Job item >>
Copy each line below in which the string "primitives" appears.

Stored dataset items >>

◇ ◇ ◇

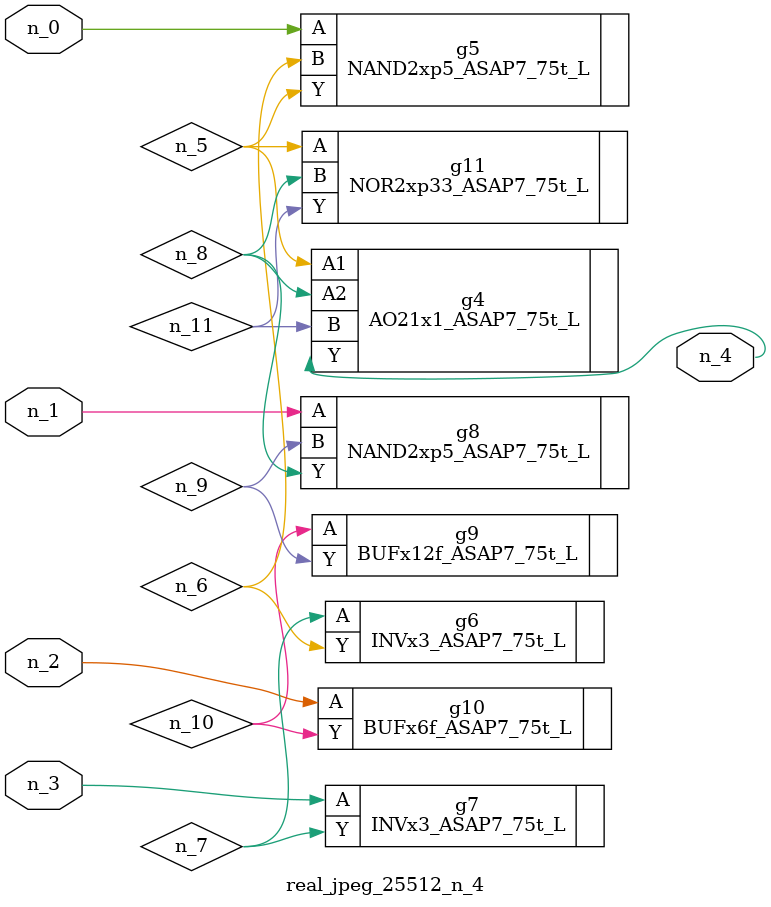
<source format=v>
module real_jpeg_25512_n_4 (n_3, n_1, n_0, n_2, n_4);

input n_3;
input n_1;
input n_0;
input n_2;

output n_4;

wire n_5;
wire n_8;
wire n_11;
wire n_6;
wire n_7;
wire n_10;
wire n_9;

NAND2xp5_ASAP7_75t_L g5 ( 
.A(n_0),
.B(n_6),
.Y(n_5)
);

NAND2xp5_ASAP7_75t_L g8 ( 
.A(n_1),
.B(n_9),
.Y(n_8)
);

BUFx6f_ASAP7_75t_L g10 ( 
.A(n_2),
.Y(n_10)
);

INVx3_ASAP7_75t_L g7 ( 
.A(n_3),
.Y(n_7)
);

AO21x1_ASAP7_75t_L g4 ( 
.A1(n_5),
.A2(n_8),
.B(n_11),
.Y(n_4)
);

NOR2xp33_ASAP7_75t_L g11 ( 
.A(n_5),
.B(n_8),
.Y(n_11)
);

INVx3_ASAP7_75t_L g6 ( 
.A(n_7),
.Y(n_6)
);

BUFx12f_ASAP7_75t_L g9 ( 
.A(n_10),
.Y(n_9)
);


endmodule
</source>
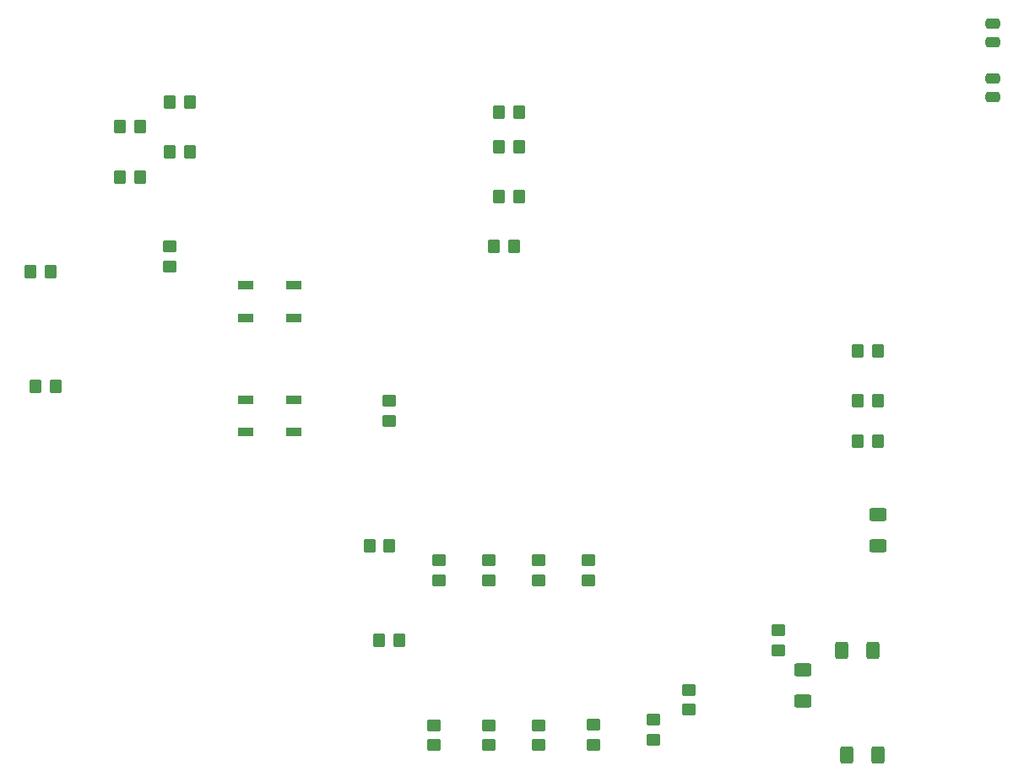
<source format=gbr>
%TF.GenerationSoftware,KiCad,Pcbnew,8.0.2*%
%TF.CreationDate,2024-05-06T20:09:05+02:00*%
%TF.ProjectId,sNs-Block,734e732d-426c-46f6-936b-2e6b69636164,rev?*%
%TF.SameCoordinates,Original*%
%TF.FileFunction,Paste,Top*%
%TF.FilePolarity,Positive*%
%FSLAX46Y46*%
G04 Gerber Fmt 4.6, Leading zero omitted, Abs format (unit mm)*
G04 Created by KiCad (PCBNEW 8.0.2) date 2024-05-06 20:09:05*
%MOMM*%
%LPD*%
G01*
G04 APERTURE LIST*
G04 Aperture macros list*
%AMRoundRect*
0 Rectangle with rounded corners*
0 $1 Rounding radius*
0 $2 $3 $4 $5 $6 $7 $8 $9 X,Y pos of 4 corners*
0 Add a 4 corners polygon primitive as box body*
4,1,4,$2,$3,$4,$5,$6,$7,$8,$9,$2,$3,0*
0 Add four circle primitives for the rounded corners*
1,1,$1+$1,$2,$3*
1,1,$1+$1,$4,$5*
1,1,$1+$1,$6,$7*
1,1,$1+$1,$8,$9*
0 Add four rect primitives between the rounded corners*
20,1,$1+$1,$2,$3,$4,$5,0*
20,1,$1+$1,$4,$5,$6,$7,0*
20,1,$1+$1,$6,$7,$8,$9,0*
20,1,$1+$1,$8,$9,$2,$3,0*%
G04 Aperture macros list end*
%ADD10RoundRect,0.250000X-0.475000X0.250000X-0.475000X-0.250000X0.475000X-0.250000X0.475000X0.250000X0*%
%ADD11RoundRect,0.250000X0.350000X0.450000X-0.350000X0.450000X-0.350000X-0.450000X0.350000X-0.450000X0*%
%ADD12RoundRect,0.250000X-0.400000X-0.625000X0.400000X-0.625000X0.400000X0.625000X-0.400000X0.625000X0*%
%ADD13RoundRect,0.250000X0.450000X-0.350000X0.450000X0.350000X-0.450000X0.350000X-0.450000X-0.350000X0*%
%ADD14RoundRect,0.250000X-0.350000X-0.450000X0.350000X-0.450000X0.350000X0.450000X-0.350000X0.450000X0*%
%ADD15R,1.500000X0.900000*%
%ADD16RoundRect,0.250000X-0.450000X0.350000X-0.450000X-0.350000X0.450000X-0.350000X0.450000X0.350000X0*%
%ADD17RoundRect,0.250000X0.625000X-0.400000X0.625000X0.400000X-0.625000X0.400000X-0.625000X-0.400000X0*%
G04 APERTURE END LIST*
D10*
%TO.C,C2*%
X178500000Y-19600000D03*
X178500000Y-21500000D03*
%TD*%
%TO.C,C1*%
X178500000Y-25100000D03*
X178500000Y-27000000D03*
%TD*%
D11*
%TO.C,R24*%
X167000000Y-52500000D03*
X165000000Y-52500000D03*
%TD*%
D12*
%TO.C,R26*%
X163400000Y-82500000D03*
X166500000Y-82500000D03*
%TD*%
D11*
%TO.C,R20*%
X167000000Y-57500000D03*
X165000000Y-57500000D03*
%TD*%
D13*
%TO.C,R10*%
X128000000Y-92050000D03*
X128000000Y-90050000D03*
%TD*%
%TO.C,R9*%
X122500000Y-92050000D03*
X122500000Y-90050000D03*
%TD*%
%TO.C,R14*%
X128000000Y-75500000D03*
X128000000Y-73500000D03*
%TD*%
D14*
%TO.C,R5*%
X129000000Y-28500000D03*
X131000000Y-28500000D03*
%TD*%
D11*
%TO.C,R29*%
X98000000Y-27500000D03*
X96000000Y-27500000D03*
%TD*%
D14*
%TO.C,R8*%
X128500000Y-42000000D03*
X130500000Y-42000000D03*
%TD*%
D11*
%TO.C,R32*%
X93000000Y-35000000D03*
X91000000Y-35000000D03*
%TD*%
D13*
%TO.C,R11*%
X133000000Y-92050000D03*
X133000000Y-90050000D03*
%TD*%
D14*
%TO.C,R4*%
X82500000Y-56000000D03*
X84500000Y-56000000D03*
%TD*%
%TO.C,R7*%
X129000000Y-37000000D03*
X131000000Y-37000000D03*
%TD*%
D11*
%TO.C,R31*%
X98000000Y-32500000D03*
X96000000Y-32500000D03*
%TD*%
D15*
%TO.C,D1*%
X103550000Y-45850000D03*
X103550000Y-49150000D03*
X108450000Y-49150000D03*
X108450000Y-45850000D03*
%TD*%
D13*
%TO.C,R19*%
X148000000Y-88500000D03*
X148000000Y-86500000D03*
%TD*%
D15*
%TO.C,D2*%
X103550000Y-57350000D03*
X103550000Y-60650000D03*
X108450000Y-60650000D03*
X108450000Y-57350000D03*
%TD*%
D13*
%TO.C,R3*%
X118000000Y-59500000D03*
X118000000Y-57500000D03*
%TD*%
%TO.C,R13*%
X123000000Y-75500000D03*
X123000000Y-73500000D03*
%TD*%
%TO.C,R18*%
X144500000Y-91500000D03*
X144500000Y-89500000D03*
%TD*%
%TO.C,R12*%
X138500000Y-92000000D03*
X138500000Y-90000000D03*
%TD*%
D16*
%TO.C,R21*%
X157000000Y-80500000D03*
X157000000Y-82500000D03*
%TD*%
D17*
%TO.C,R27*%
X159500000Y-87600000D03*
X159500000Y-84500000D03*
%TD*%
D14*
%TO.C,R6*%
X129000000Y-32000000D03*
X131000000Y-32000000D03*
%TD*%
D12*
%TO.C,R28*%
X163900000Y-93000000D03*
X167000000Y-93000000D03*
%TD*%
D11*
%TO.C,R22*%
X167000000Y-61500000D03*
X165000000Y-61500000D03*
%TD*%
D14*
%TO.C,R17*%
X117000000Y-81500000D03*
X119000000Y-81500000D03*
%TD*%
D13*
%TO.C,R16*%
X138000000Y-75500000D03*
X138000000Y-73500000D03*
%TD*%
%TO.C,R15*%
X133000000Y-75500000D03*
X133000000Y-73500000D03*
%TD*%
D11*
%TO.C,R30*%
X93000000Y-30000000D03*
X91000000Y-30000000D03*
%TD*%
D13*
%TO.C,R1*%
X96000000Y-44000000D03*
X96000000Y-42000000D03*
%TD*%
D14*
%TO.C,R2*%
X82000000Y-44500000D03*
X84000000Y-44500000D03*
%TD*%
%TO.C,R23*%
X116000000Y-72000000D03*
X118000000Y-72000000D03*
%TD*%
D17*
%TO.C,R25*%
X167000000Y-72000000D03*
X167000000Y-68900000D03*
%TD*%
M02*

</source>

◇ ◇ ◇

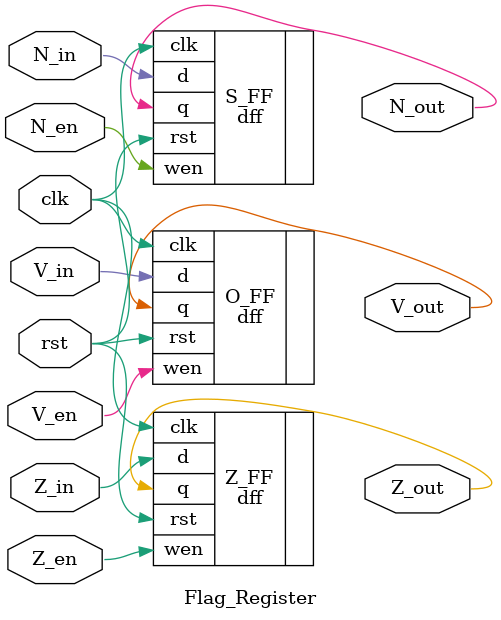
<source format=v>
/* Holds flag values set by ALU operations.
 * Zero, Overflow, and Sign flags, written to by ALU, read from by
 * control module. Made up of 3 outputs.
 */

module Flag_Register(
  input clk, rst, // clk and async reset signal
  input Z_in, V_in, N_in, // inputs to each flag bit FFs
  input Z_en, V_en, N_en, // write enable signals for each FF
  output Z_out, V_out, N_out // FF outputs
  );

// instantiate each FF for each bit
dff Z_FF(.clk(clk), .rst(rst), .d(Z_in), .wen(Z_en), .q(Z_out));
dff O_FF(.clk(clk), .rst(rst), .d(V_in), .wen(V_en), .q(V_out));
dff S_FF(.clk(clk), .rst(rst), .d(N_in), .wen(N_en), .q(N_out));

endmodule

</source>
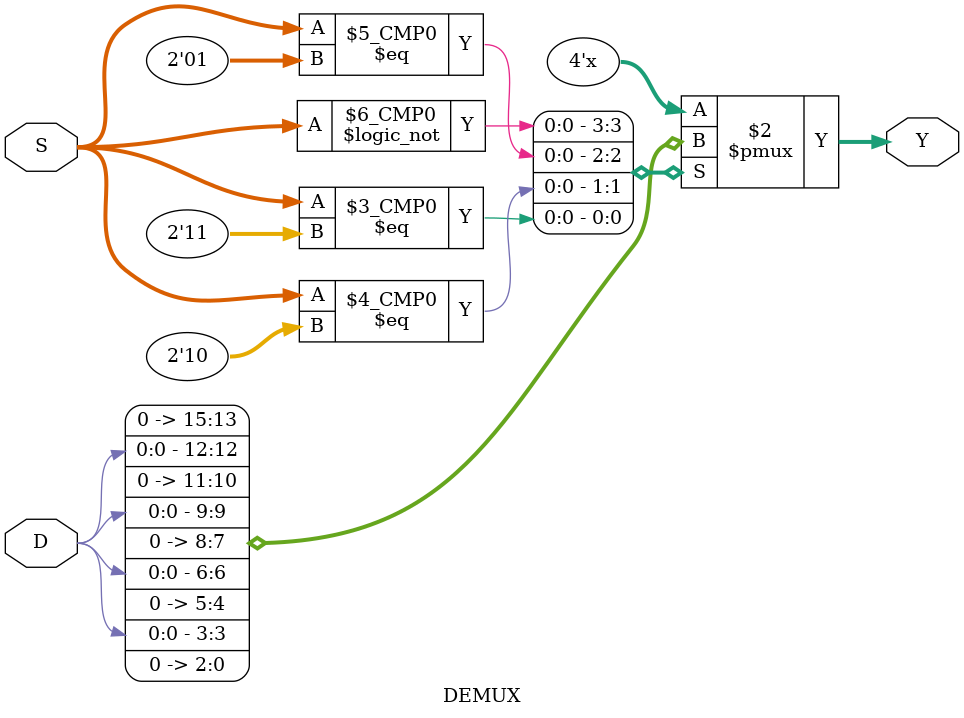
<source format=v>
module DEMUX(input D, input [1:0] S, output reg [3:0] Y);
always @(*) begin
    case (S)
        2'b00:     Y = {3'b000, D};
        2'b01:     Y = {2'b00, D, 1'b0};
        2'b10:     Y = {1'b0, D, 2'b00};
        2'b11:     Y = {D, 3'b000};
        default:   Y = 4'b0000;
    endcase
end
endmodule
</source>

◇ ◇ ◇

Result for this task >>
0 Add four circle primitives for the rounded corners*
0 Add four rect primitives between the rounded corners*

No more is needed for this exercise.